Weightlifting Cheerleader Says No to $75K Modeling Contract
Anna Watson may don the red-and-black uniform of the University of Georgia cheerleaders and line up on the sidelines every game day to cheer the Bulldogs on to victory, but she's not your average All-American cheerleader.
Watson, a cheerleader since age 5, could probably hoist most of the football players she cheers for.
The 21-year-old junior can bench press 155 pounds, squat 255 pounds and dead lift 230 pounds, according to her school newspaper the Red and Black.
What started out as interest in fitness for the junior exercise and sports science major turned into a potentially lucrative obsession.
"When I first went to school [UGA] I would just do cardio all the time to relieve stress," Watson said today on " Good Morning America." "And a trainer in Hawaii was like, 'Why don't you try weight lifting?' So I started lifting."
Watson spent hours in the gym and transformed herself from a 125 pound college student to 175 pounds of lean, cut muscle.
"I just got in the gym and started lifting weights and I kind of got hooked," she said.
Her body soon caught the eye of a fitness modeling agency who offered her a $75,000 contract, as long as she used a legal steroid to add roughly 50 pounds of pure muscle mass to her body.

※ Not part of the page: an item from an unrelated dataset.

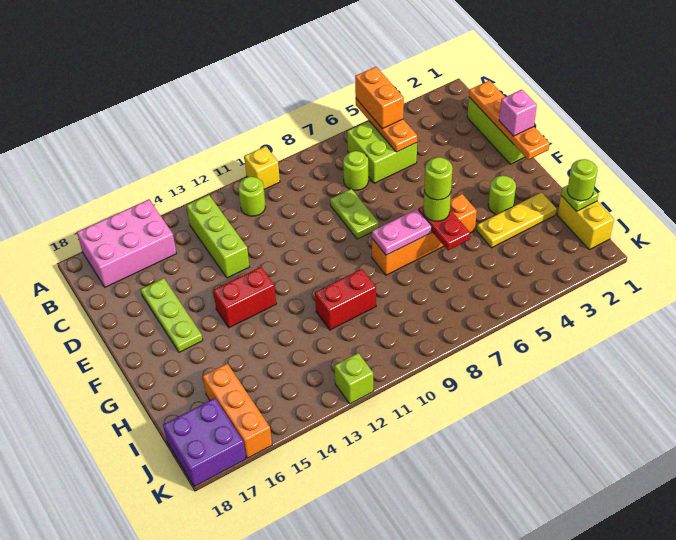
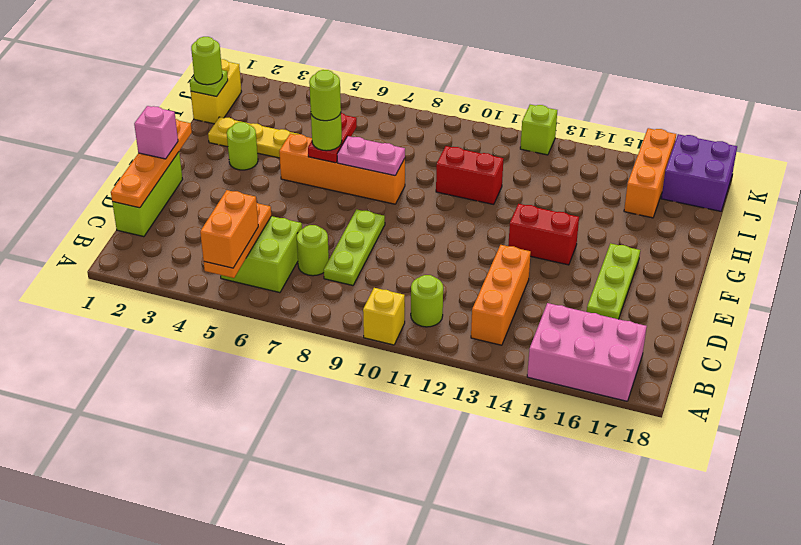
lime 1x3 brick [186,195,250,278] -> orange 1x3 brick [471,245,531,345]
lime 1x2 plate [330,189,379,239] -> lime 1x3 plate [324,209,385,285]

While the average college student may have jumped at the five-figure contract and potentially even more lucrative and glamorous future, the deeply religious Watson said no.
"I've grown up in the church and I've been in the Word my entire life and just reading the truth and seeing that this is really not something that God wanted me to do," Watson said. "I feel like my body was created the way it's supposed to be and it's a temple and putting artificial things in it was not something that I was willing to do."
Describing her story as a modern-day version of Daniel in the Bible, Watson made the decision to focus instead on cheerleading and spreading the message to young people that too much of anything can become an addiction, as it did with her and exercise.
"I just put it off as an excuse that exercise was healthy, but I realized that something that you love, a passion, becomes an obsession, that's when you know it's too much," she said. "It's a tough balance. If you go too far one way it just throws your life."
Despite being sidelined from cheering for the Bulldogs much of last season due to a ruptured Achilles tendon, Watson says she's happy, both with her decision to forgo the modeling contract and with her body.
"No matter what I look like, I've been 175, 125 [pounds], I wasn't satisfied until I realized that my identity and my image is in the Lord and how he created me," she said. "I've found peace. I'm excited."